Eight out of 10 patients happy with GP... but appointments hard to come by

PUBLISHED: 09:39 26 August 2019

Dr Martin Jones. Picture: CCG

Dr Martin Jones. Picture: CCG

CCG

GPs in North Somerset have been praised for the 'very good' experiences in a recent survey.

The survey conducted by Ipsos MORI, states eight out of 10 people described their experience with doctors as good or very good.

An estimated 9,000 patients responded to the survey, which included questions on appointments, out of hours' services, online services and the overall experience.

More than 90 per cent of people said they had confidence and trust in the healthcare professional they met at their last appointment, while 95 per cent felt involved in decisions taken about their care and treatment.

The overall rating of GP practices in the area 85 per cent is slightly higher than the national average of 83 per cent.

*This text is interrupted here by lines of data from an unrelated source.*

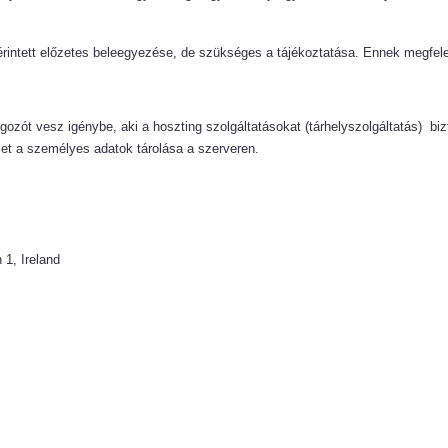
érintett előzetes beleegyezése, de szükséges a tájékoztatása. Ennek megfele
gozót vesz igénybe, aki a hoszting szolgáltatásokat (tárhelyszolgáltatás) biz
let a személyes adatok tárolása a szerveren.
 1, Ireland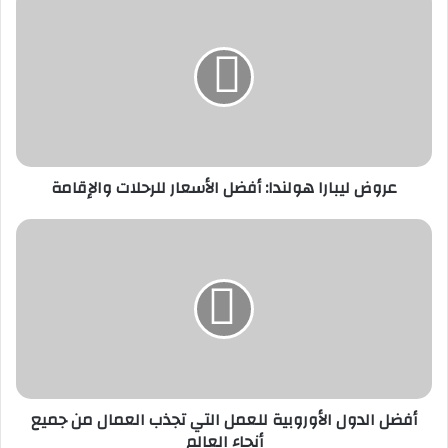
ر
و
ض
ل
ي
ب
ا
ر
عروض ليبارا هولندا: أفضل الأسعار للرحلات والإقامة
ا
ه
و
أ
ل
ف
ن
ض
د
ل
ا
ا
:
ل
أ
د
ف
و
ض
ل
أفضل الدول الأوروبية للعمل التي تجذب العمال من جميع
ل
ا
أنحاء العالم
ا
ل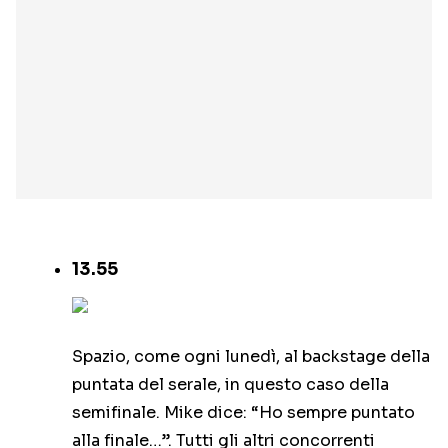
13.55
Spazio, come ogni lunedì, al backstage della
puntata del serale, in questo caso della
semifinale. Mike dice: “Ho sempre puntato
alla finale…”. Tutti gli altri concorrenti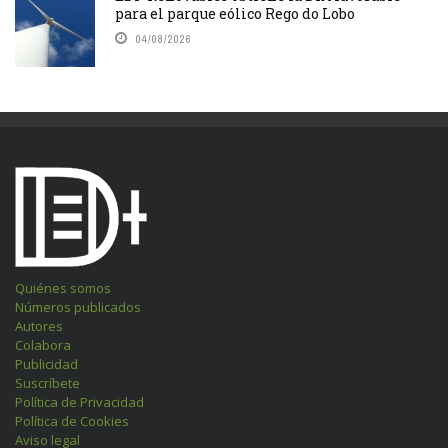
para el parque eólico Rego do Lobo
04/08/2026
Quiénes somos
Números publicados
Autores
Colabora
Publicidad
Suscríbete
Política de Privacidad
Política de Cookies
Aviso legal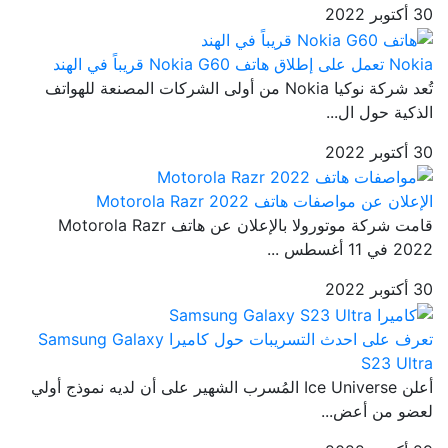
30 أكتوبر 2022
Nokia تعمل على إطلاق هاتف Nokia G60 قريباً في الهند
تُعد شركة نوكيا Nokia من أولى الشركات المصنعة للهواتف
الذكية حول ال...
30 أكتوبر 2022
الإعلان عن مواصفات هاتف Motorola Razr 2022
قامت شركة موتورولا بالإعلان عن هاتف Motorola Razr
2022 في 11 أغسطس ...
30 أكتوبر 2022
تعرف على احدث التسريبات حول كاميرا Samsung Galaxy
S23 Ultra
أعلن Ice Universe المُسرب الشهير على أن لديه نموذج أولي
لعضو من أعض...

Medical director at Bristol, North Somerset and South Gloucestershire (BNSSG) Clinical Commissioning Group (CCG), Dr Martin Jones, said: "This feedback is testament to the hard work put in by everyone in primary care, to deliver high-quality services for our population."

As the NHS moves to improve online services for patients, 75 per cent of respondents thought it was easy to look for information or access services on practice websites.

Chairman of Healthwatch North Somerset, Georgie Biggs said they are working towards making services easily accessible.

She said: "We understand that some GP practices face staffing and premises challenges particularly in the Weston area.

"Generally, patients tell us that ease of access to appointments is their concern.

"This is being addressed with the use of new digital systems enabling those familiar with technology to more easily reach the GP for advice.

"The system has had good feedback from those who've been able to make use of it and patients have been satisfied with the service.

"For those without the necessary technical knowledge, we have been supporting patients with these new systems by providing digital drop-in sessions to help patients become more familiar with the new ways to access GPs.

"We are aware though that some may find these systems more difficult and there is a need to consider how we meet the needs of the more vulnerable patients especially those without the internet."